JOB:
Turn the lines between the one holding "phylum: Tracheophyta" and the one holding "scientific name: Xyris juncea", inclusive, into a Markdown table with a column named Number for the row number and a column named Line for the line itself. Leave out any blank lines.

RECORDED INFORMATION:
-*-
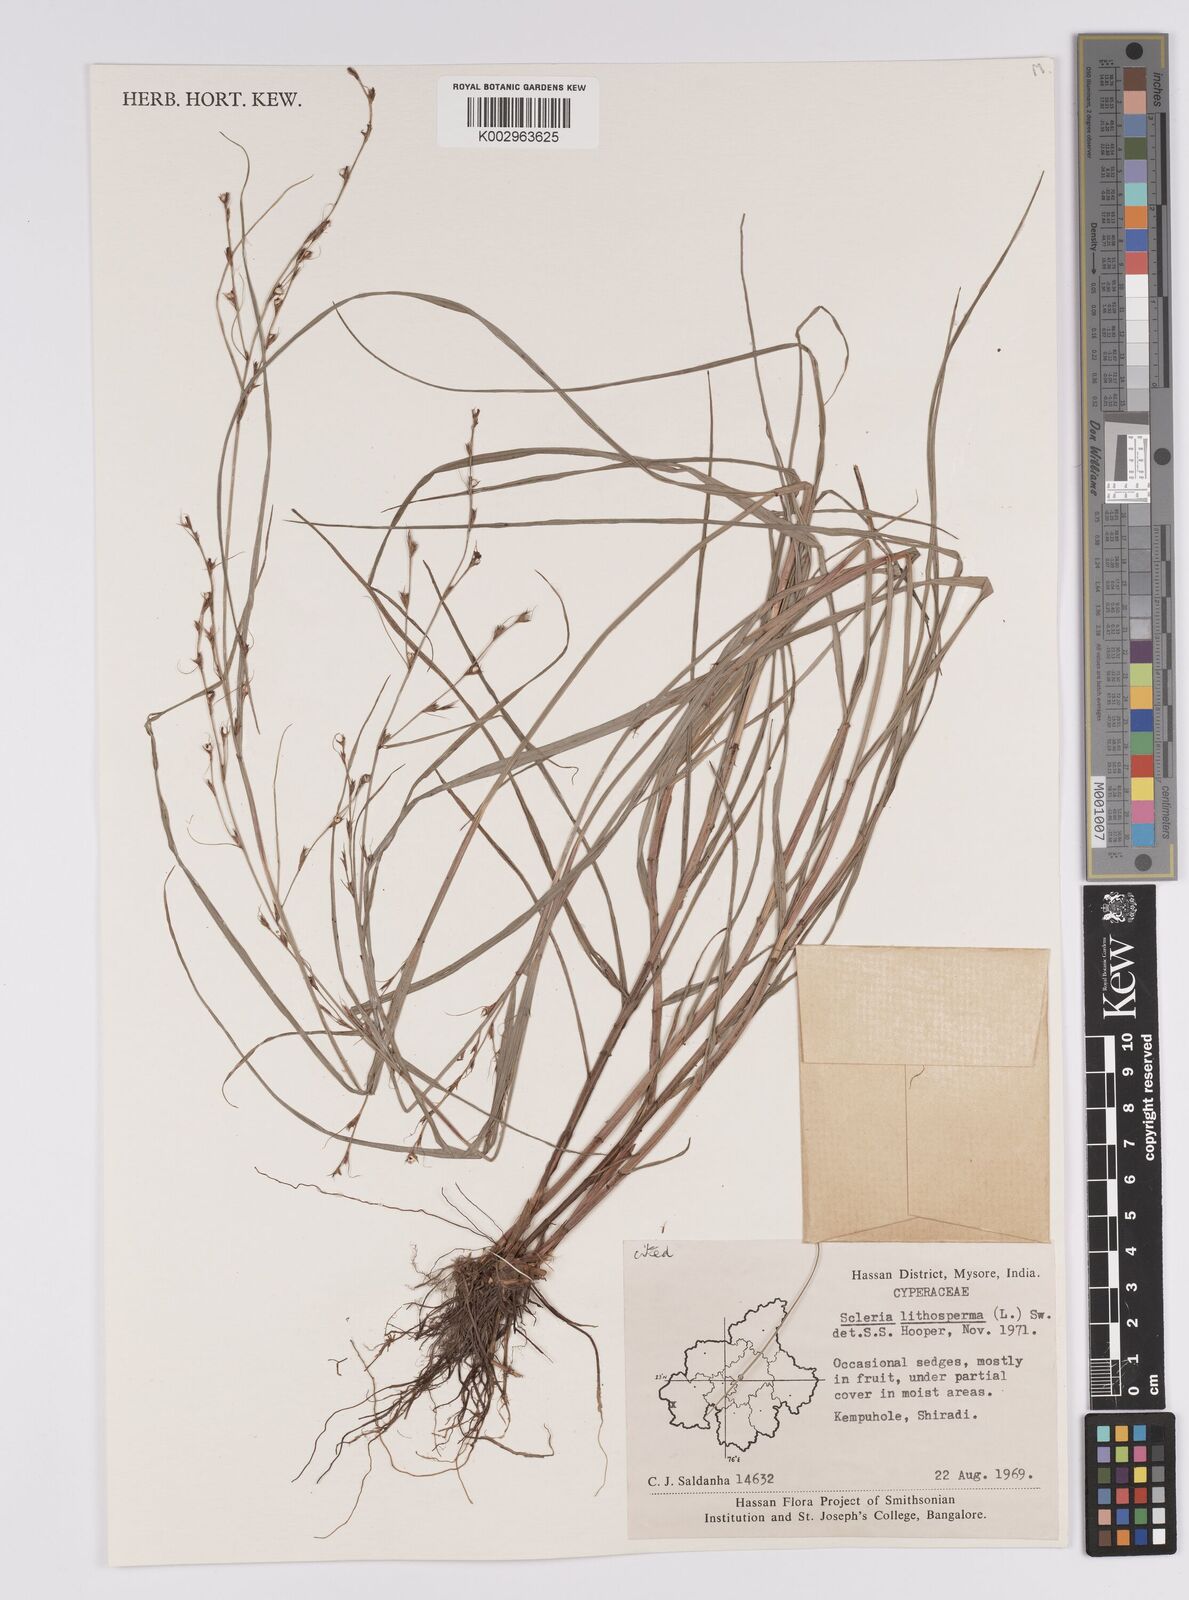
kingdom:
-*-
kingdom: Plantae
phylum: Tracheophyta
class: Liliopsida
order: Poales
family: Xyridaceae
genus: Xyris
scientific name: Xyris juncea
-*-
RIGHT ANSWER:
| Number | Line |
|---|---|
| 1 | phylum: Tracheophyta |
| 2 | class: Liliopsida |
| 3 | order: Poales |
| 4 | family: Xyridaceae |
| 5 | genus: Xyris |
| 6 | scientific name: Xyris juncea |